In a recent analysis, Ericsson, together with Scania and Atlas Copco, outlined business scenarios in connecting power tools for tightening bolts in a smart factory. The analysis focused on power tools with electric cords or batteries (cordless). These tightening tools can be connected to a cellular network by deploying sensors onto the tools which can track location, status, and efficiency. Some of the critical drivers for connecting tools include improved safety of the work environment, increased flexibility in production and a way to achieve sustainability goals due to savings in energy costs. The potential business benefits and economic impact of connecting tightening tools include 10-15% less energy consumption, savings on maintenance costs, less need for quality inspections, and fewer tool and installation costs—covering network deployment costs with a payback below three years.

5G will deliver for UK vehicle battery manufacturer Hyperbat, in a virtual reality digital twin proof-of-concept. Hyperbat design and engineering teams will be able to virtually walk around and interact with 3D life-size objects in real-time through a single self-contained device. Employees in different locations will be able to build a 1:1 scale physical product on the factory floor, review designs in real-time, explore form factors such as maintenance and crash detection of an electric vehicle and retrofit high-performance batteries into specific dimensions. The key enabler is the high speed, low latency and large data handling capabilities of a private 5G network.

Jeremy Spence, 5G Innovation Senior Manager, BT Enterprise Unit, who has led the proof-of-concept development says:

“The 5G digital twin solution is a powerful reminder that 5G connectivity and Edge Compute is very much here now, delivering real business benefits.  We have seen how 5G connectivity, combined with the latest technology, can produce incredible efficiency gains which are so important in boosting the UK manufacturing sector in a post-Covid recovery era.”

According to a survey from LNS research, 25% of manufacturing executives surveyed said they believe a digital twin could help increase throughput, while Hexagon found that 30% of manufacturing executives believe a digital twin would reduce costs. 

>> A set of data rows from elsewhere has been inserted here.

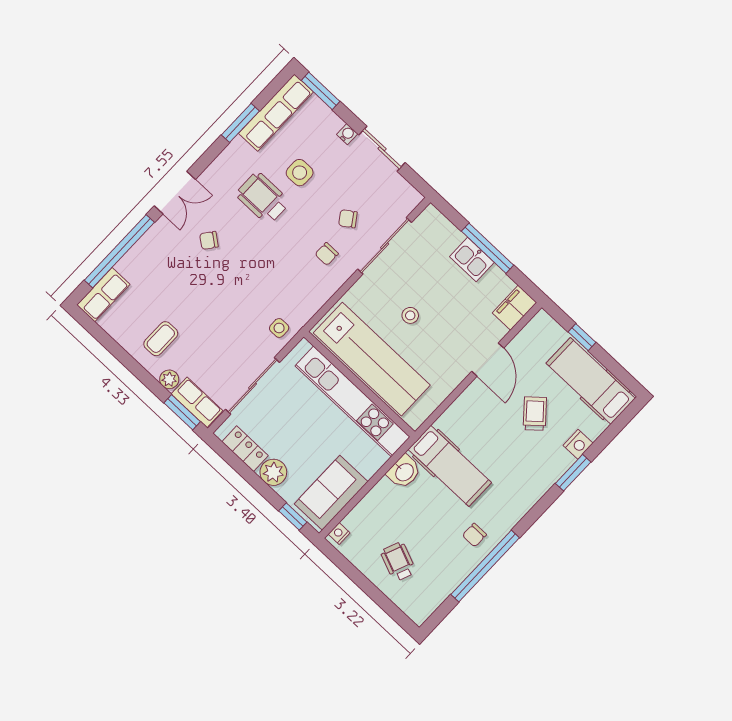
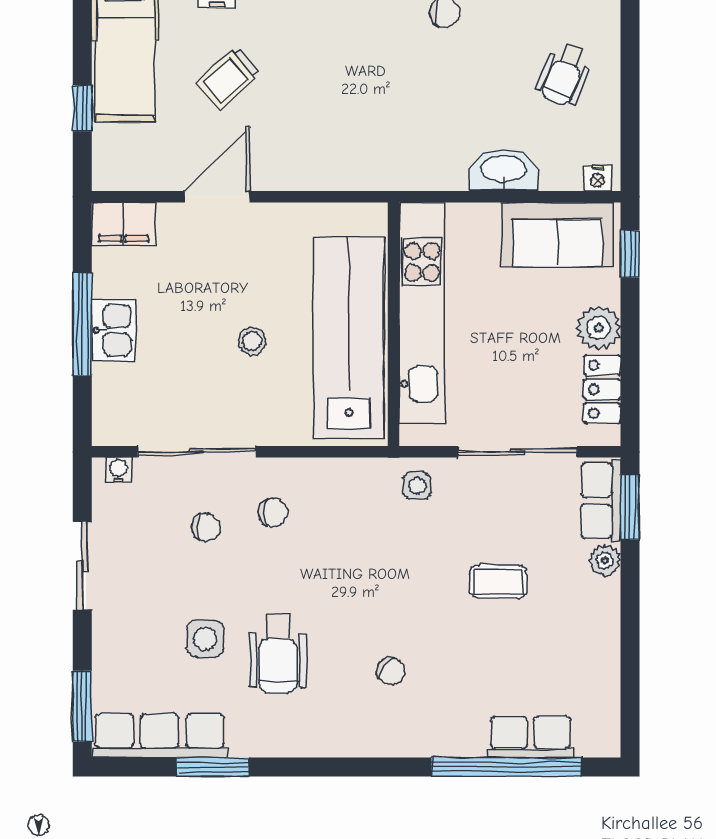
water cooler: (347, 134) -> (118, 470), moved, turned 90
double door: (175, 193) -> (372, 767), removed
chair: (348, 219) -> (206, 527), turned -55
row of seats: (103, 295) -> (531, 737), moved
coffee table: (161, 339) -> (498, 582), moved
hospital bed: (450, 466) -> (389, 121), removed
washbasin: (404, 472) -> (503, 170), moved, width x1.38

Digital twins enable manufacturers to determine how best to streamline the production environment before physically changing any processes. Designing in a digital realm before implementing in the physical world increases efficiency, productivity and reduces operational risk. This delivers several benefits, including a 10% reduction in rework, which not only has financial implications but also improves worker satisfaction. Additionally, it enables an environmentally friendly 10% reduction in scrap.